Little else about the book is worth much of a mention. I disliked this one so much I had trouble keeping track of basic plot points—never a good sign. So much of Blaze of Glory makes you want to ask why: why did the author make this choice, why would that character say that, etc. I don’t want to spend the whole time asking questions; I want to be able to disappear into the story and ride it like a lazy river. Usually I’m able to do that after a while, even with middling or outright bad ones. But I never felt like I could unclench with this one, and that’s a feeling you never want with one of these books.
MVP & LVP
- My MVP for this story is Blaze. As fundamentally silly a character as he is, his appearances are some of the few times the book rumbles to life, and despite the goofy trappings, he is someone you ultimately want to like. I haven’t watched “The Outrageous Okona” in a long time and my memory of it is fairly poor, but something in my brain is linking Okona and Blaze on some level. I’m going to roll with it.
- This week’s LVP is Lt. Dorn. I basically forgot she existed after she was killed, and her cybrid bigotry and claustrophobia both feel extremely tacked on. It’s mentioned that she’s defensive and worried about being taken seriously. What she should really be worried about is that she sucks, and can’t be counted on in the clutch.
Nuggets & Stray Bits
- Another episode Blaze of Glory gives off strong vibes of is the season 7 two-parter “Gambit”, which it immediately precedes in the timeline.
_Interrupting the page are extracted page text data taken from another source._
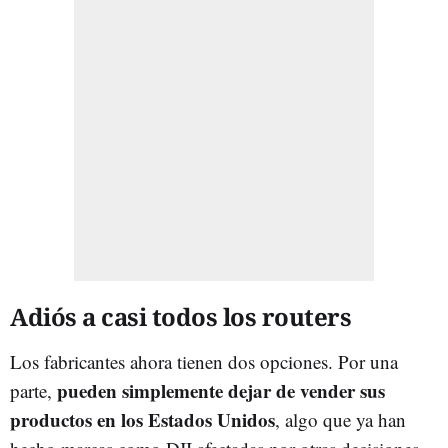
Adiós a casi todos los routers
Los fabricantes ahora tienen dos opciones. Por una
pueden simplemente dejar de vender sus
parte,
productos en los Estados Unidos
, algo que ya han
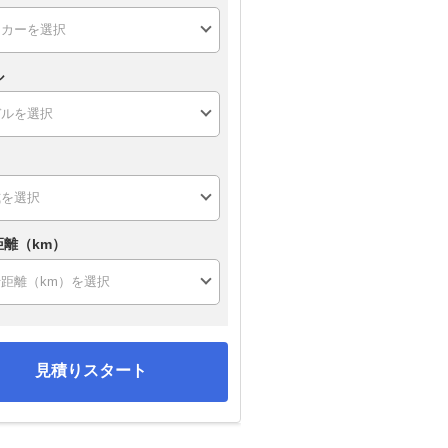
ル
距離（km）
見積りスタート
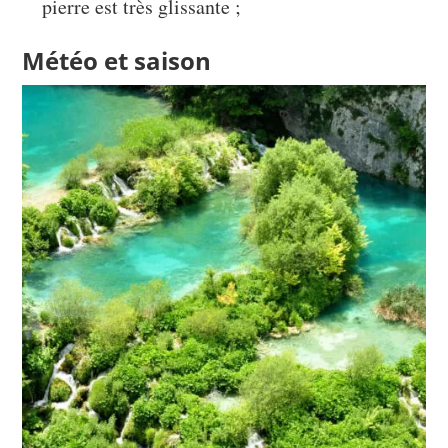
pierre est très glissante ;
Météo et saison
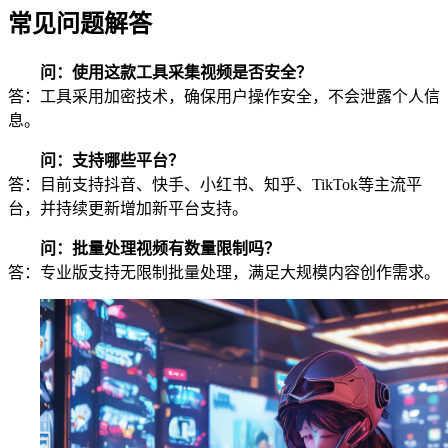
常见问题解答
问：使用这款工具采集视频是否安全？
答：工具采用加密技术，确保用户操作安全，不会泄露个人信
息。
问：支持哪些平台？
答：目前支持抖音、快手、小红书、知乎、TikTok等主流平
台，并持续更新增加新平台支持。
问：批量处理视频有数量限制吗？
答：专业版支持无限制批量处理，满足大规模内容创作需求。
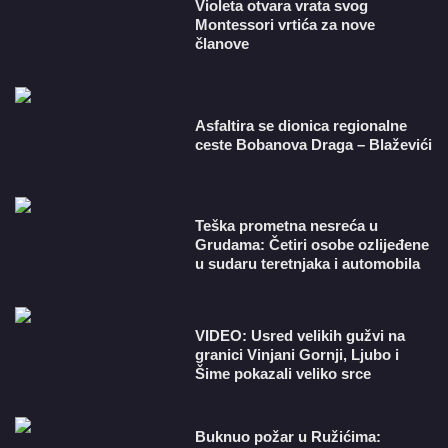
Violeta otvara vrata svog
Montessori vrtića za nove
članove
Asfaltira se dionica regionalne
ceste Bobanova Draga – Blaževići
Teška prometna nesreća u
Grudama: Četiri osobe ozlijeđene
u sudaru teretnjaka i automobila
VIDEO: Usred velikih gužvi na
granici Vinjani Gornji, Ljubo i
Šime pokazali veliko srce
Buknuo požar u Ružićima:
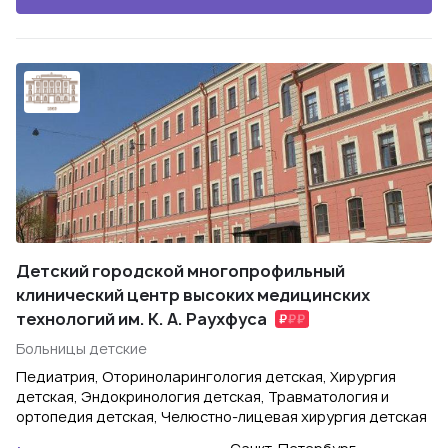
Детский городской многопрофильный
клинический центр высоких медицинских
технологий им. К. А. Раухфуса
Больницы детские
Педиатрия, Оториноларингология детская, Хирургия
детская, Эндокринология детская, Травматология и
ортопедия детская, Челюстно-лицевая хирургия детская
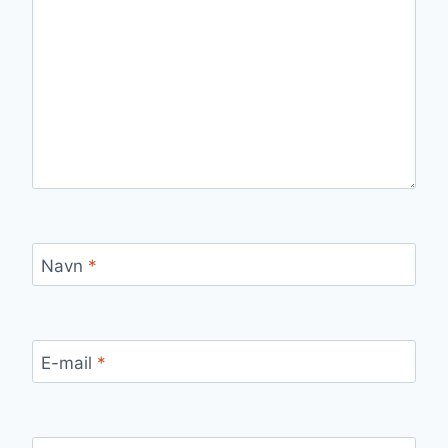
Navn
*
E-mail
*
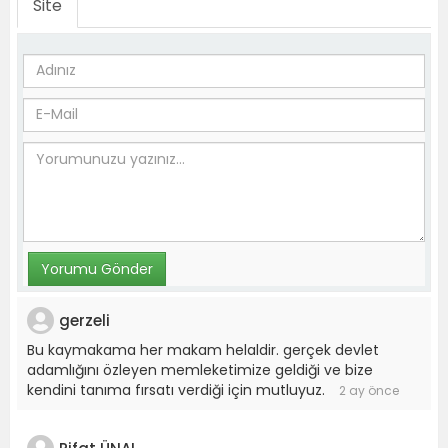
Site
gerzeli
Bu kaymakama her makam helaldir. gerçek devlet
adamlığını özleyen memleketimize geldiği ve bize
kendini tanıma fırsatı verdiği için mutluyuz.
2 ay önce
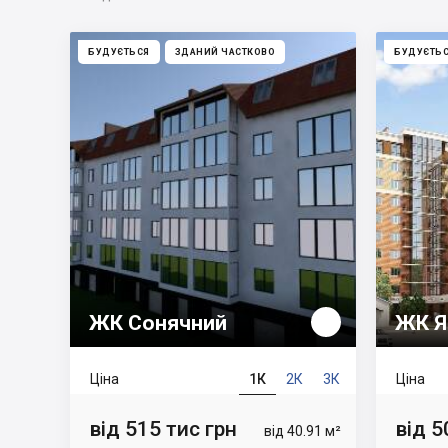
БУДУЄТЬСЯ
ЗДАНИЙ ЧАСТКОВО
БУДУЄТЬ
ЖК Сонячний
ЖК Я
Ціна
1К
2К
3К
Ціна
від 515 тис грн
від 5
від 40.91 м²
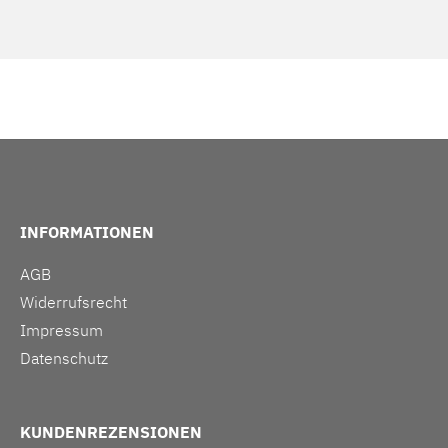
INFORMATIONEN
AGB
Widerrufsrecht
Impressum
Datenschutz
KUNDENREZENSIONEN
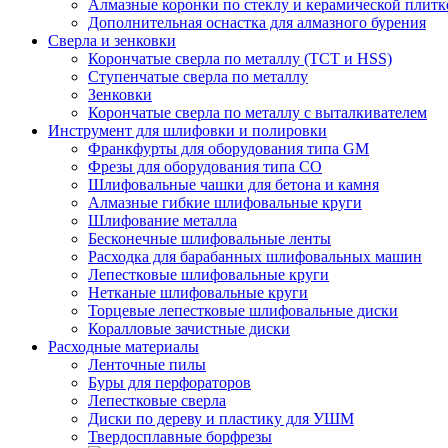
Алмазные коронки по стеклу и керамической плитк
Дополнительная оснастка для алмазного бурения
Сверла и зенковки
Корончатые сверла по металлу (TCT и HSS)
Ступенчатые сверла по металлу
Зенковки
Корончатые сверла по металлу c выталкивателем
Инструмент для шлифовки и полировки
Франкфурты для оборудования типа GM
Фрезы для оборудования типа СО
Шлифовальные чашки для бетона и камня
Алмазные гибкие шлифовальные круги
Шлифование металла
Бесконечные шлифовальные ленты
Расходка для барабанных шлифовальных машин
Лепестковые шлифовальные круги
Нетканые шлифовальные круги
Торцевые лепестковые шлифовальные диски
Коралловые зачистные диски
Расходные материалы
Ленточные пилы
Буры для перфораторов
Лепестковые сверла
Диски по дереву и пластику для УШМ
Твердосплавные борфрезы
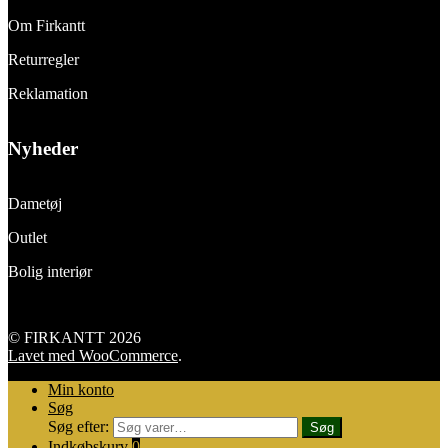
Om Firkantt
Returregler
Reklamation
Nyheder
Dametøj
Outlet
Bolig interiør
© FIRKANTT 2026
Lavet med WooCommerce
.
Min konto
Søg
Søg efter:
Søg
Indkøbskurv
0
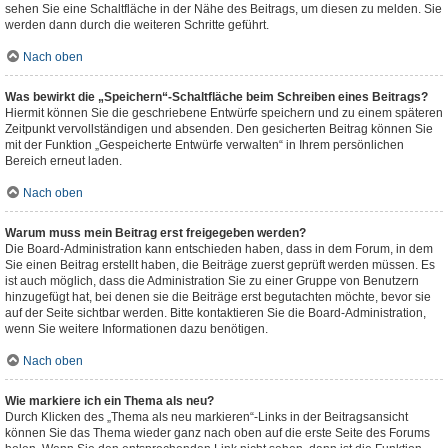
sehen Sie eine Schaltfläche in der Nähe des Beitrags, um diesen zu melden. Sie
werden dann durch die weiteren Schritte geführt.
Nach oben
Was bewirkt die „Speichern“-Schaltfläche beim Schreiben eines Beitrags?
Hiermit können Sie die geschriebene Entwürfe speichern und zu einem späteren
Zeitpunkt vervollständigen und absenden. Den gesicherten Beitrag können Sie
mit der Funktion „Gespeicherte Entwürfe verwalten“ in Ihrem persönlichen
Bereich erneut laden.
Nach oben
Warum muss mein Beitrag erst freigegeben werden?
Die Board-Administration kann entschieden haben, dass in dem Forum, in dem
Sie einen Beitrag erstellt haben, die Beiträge zuerst geprüft werden müssen. Es
ist auch möglich, dass die Administration Sie zu einer Gruppe von Benutzern
hinzugefügt hat, bei denen sie die Beiträge erst begutachten möchte, bevor sie
auf der Seite sichtbar werden. Bitte kontaktieren Sie die Board-Administration,
wenn Sie weitere Informationen dazu benötigen.
Nach oben
Wie markiere ich ein Thema als neu?
Durch Klicken des „Thema als neu markieren“-Links in der Beitragsansicht
können Sie das Thema wieder ganz nach oben auf die erste Seite des Forums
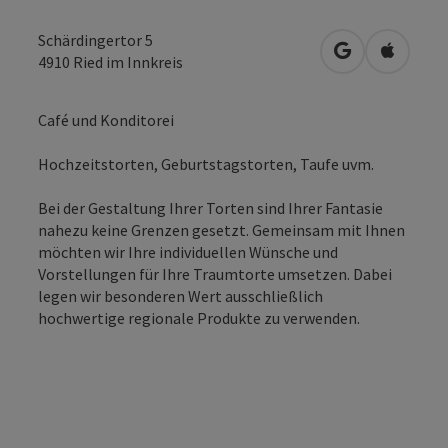
Schärdingertor 5
in Google Map
in Apple
4910
Ried im Innkreis
Café und Konditorei
Hochzeitstorten, Geburtstagstorten, Taufe uvm.
Bei der Gestaltung Ihrer Torten sind Ihrer Fantasie
nahezu keine Grenzen gesetzt. Gemeinsam mit Ihnen
möchten wir Ihre individuellen Wünsche und
Vorstellungen für Ihre Traumtorte umsetzen. Dabei
legen wir besonderen Wert ausschließlich
hochwertige regionale Produkte zu verwenden.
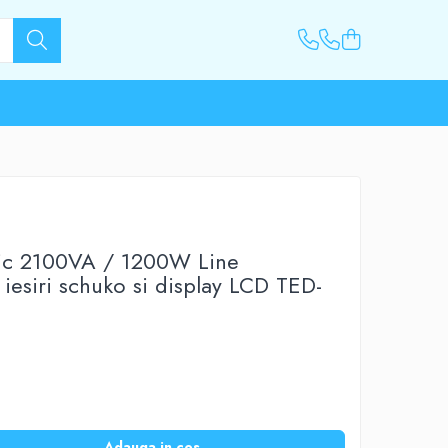
ric 2100VA / 1200W Line
2 iesiri schuko si display LCD TED-
Adauga in cos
But it’s nowhere near as good as that one, and that wasn’t even that great an episode itself.
- This might be a tinfoil hat theory, but bear with me. “K’trall” sounds practically identical to “Cattrall”, as in Kim, who played Valeris in The Undiscovered Country. Valeris has been criticized by some as being overly emotional for a Vulcan, but she’s nowhere close to being a Romulan either. Is the name K’trall, then, an oblique dig at the in-between, both/neither nature of that performance? It’s too close to be a coincidence. I’m convinced this is on purpose.
- One of Blaze’s crew members is a Capellan. Now there’s a species you don’t see referenced too often. (p. 45)
Final Assessment: 🤢
Blaze of Glory is the third and final Star Trek novel by Simon Hawke, and it is by a pretty wide margin the worst of the three. Returning to an antagonist well that wasn’t terribly profitable for him the first time around, Hawke is all of a sudden making weird choices that raise distracting questions and just do not land at all. Even the book itself hardly seems interested in maintaining its own suspense, and when it’s not goofy, it’s boring. Steer clear of this one.